Work request
Can you find the lines of the listing that include "BRIAN" and copy every one?

*** Block opens ***

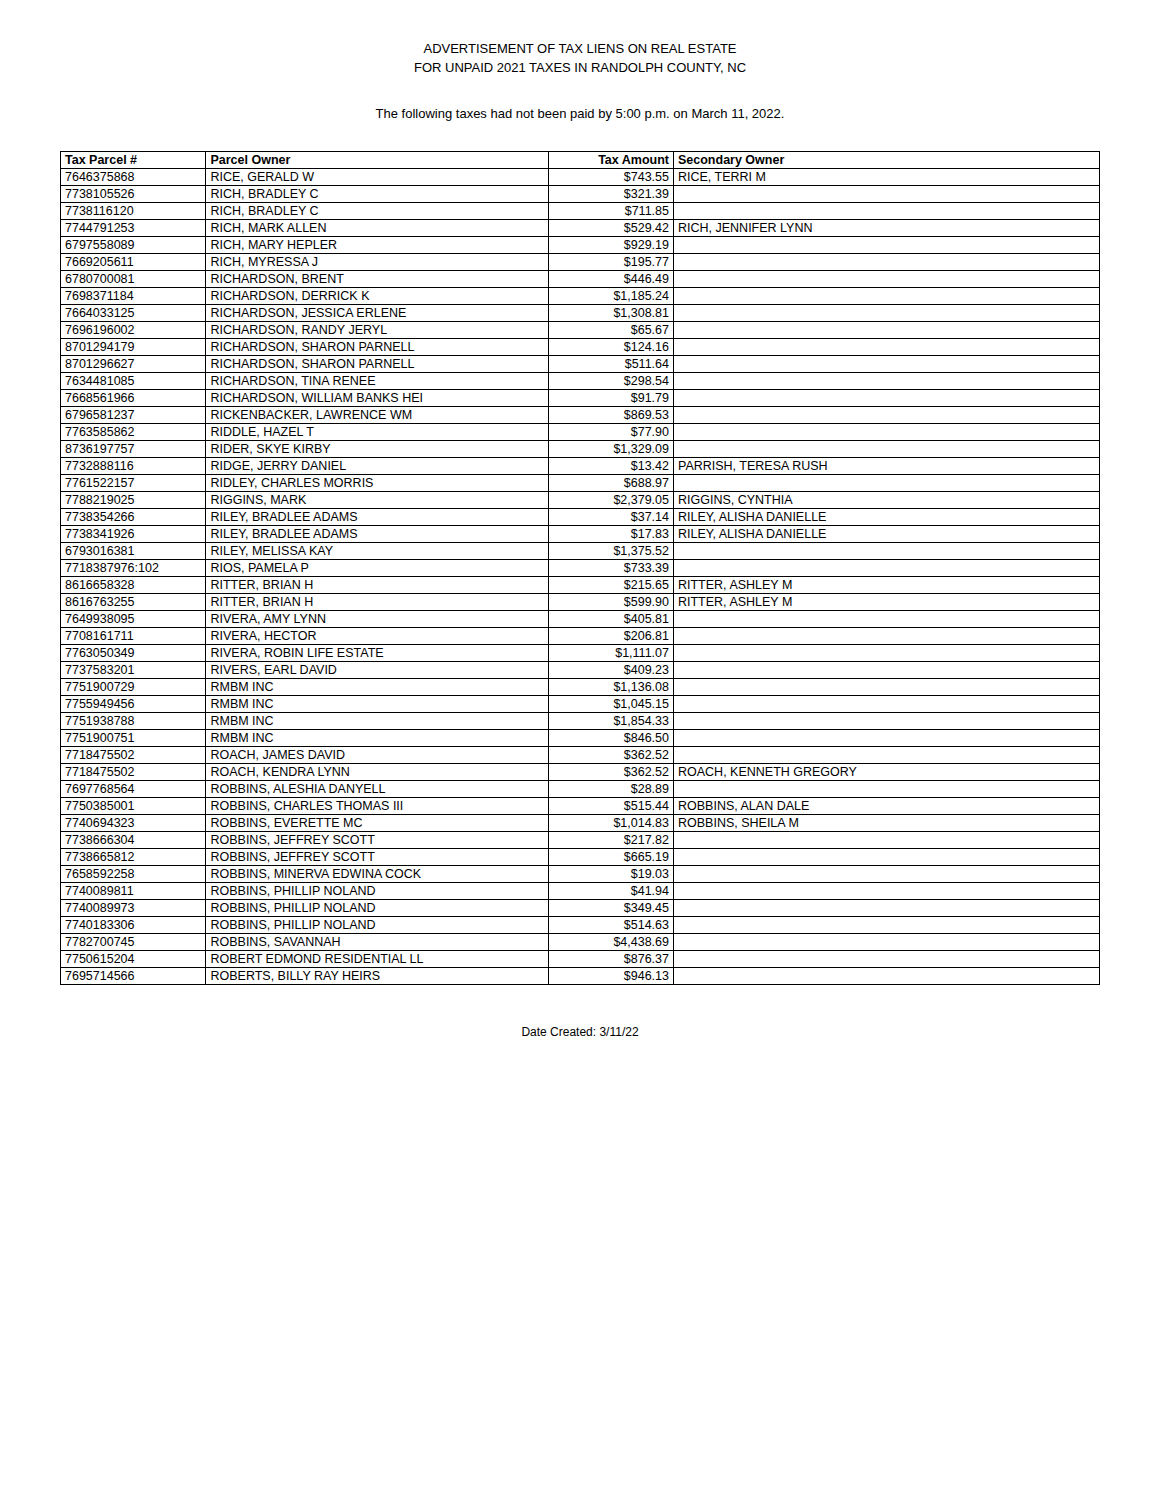ADVERTISEMENT OF TAX LIENS ON REAL ESTATE
FOR UNPAID 2021 TAXES IN RANDOLPH COUNTY, NC
The following taxes had not been paid by 5:00 p.m. on March 11, 2022.
| Tax Parcel # | Parcel Owner | Tax Amount | Secondary Owner |
| --- | --- | --- | --- |
| 7646375868 | RICE, GERALD W | $743.55 | RICE, TERRI M |
| 7738105526 | RICH, BRADLEY C | $321.39 | |
| 7738116120 | RICH, BRADLEY C | $711.85 | |
| 7744791253 | RICH, MARK ALLEN | $529.42 | RICH, JENNIFER LYNN |
| 6797558089 | RICH, MARY HEPLER | $929.19 | |
| 7669205611 | RICH, MYRESSA J | $195.77 | |
| 6780700081 | RICHARDSON, BRENT | $446.49 | |
| 7698371184 | RICHARDSON, DERRICK K | $1,185.24 | |
| 7664033125 | RICHARDSON, JESSICA ERLENE | $1,308.81 | |
| 7696196002 | RICHARDSON, RANDY JERYL | $65.67 | |
| 8701294179 | RICHARDSON, SHARON PARNELL | $124.16 | |
| 8701296627 | RICHARDSON, SHARON PARNELL | $511.64 | |
| 7634481085 | RICHARDSON, TINA RENEE | $298.54 | |
| 7668561966 | RICHARDSON, WILLIAM BANKS HEI | $91.79 | |
| 6796581237 | RICKENBACKER, LAWRENCE WM | $869.53 | |
| 7763585862 | RIDDLE, HAZEL T | $77.90 | |
| 8736197757 | RIDER, SKYE KIRBY | $1,329.09 | |
| 7732888116 | RIDGE, JERRY DANIEL | $13.42 | PARRISH, TERESA RUSH |
| 7761522157 | RIDLEY, CHARLES MORRIS | $688.97 | |
| 7788219025 | RIGGINS, MARK | $2,379.05 | RIGGINS, CYNTHIA |
| 7738354266 | RILEY, BRADLEE ADAMS | $37.14 | RILEY, ALISHA DANIELLE |
| 7738341926 | RILEY, BRADLEE ADAMS | $17.83 | RILEY, ALISHA DANIELLE |
| 6793016381 | RILEY, MELISSA KAY | $1,375.52 | |
| 7718387976:102 | RIOS, PAMELA P | $733.39 | |
| 8616658328 | RITTER, BRIAN H | $215.65 | RITTER, ASHLEY M |
| 8616763255 | RITTER, BRIAN H | $599.90 | RITTER, ASHLEY M |
| 7649938095 | RIVERA, AMY LYNN | $405.81 | |
| 7708161711 | RIVERA, HECTOR | $206.81 | |
| 7763050349 | RIVERA, ROBIN LIFE ESTATE | $1,111.07 | |
| 7737583201 | RIVERS, EARL DAVID | $409.23 | |
| 7751900729 | RMBM INC | $1,136.08 | |
| 7755949456 | RMBM INC | $1,045.15 | |
| 7751938788 | RMBM INC | $1,854.33 | |
| 7751900751 | RMBM INC | $846.50 | |
| 7718475502 | ROACH, JAMES DAVID | $362.52 | |
| 7718475502 | ROACH, KENDRA LYNN | $362.52 | ROACH, KENNETH GREGORY |
| 7697768564 | ROBBINS, ALESHIA DANYELL | $28.89 | |
| 7750385001 | ROBBINS, CHARLES THOMAS III | $515.44 | ROBBINS, ALAN DALE |
| 7740694323 | ROBBINS, EVERETTE MC | $1,014.83 | ROBBINS, SHEILA M |
| 7738666304 | ROBBINS, JEFFREY SCOTT | $217.82 | |
| 7738665812 | ROBBINS, JEFFREY SCOTT | $665.19 | |
| 7658592258 | ROBBINS, MINERVA EDWINA COCK | $19.03 | |
| 7740089811 | ROBBINS, PHILLIP NOLAND | $41.94 | |
| 7740089973 | ROBBINS, PHILLIP NOLAND | $349.45 | |
| 7740183306 | ROBBINS, PHILLIP NOLAND | $514.63 | |
| 7782700745 | ROBBINS, SAVANNAH | $4,438.69 | |
| 7750615204 | ROBERT EDMOND RESIDENTIAL LL | $876.37 | |
| 7695714566 | ROBERTS, BILLY RAY HEIRS | $946.13 | |
Date Created: 3/11/22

*** Block closes ***

The answer
| 8616658328 | RITTER, BRIAN H | $215.65 | RITTER, ASHLEY M |
| 8616763255 | RITTER, BRIAN H | $599.90 | RITTER, ASHLEY M |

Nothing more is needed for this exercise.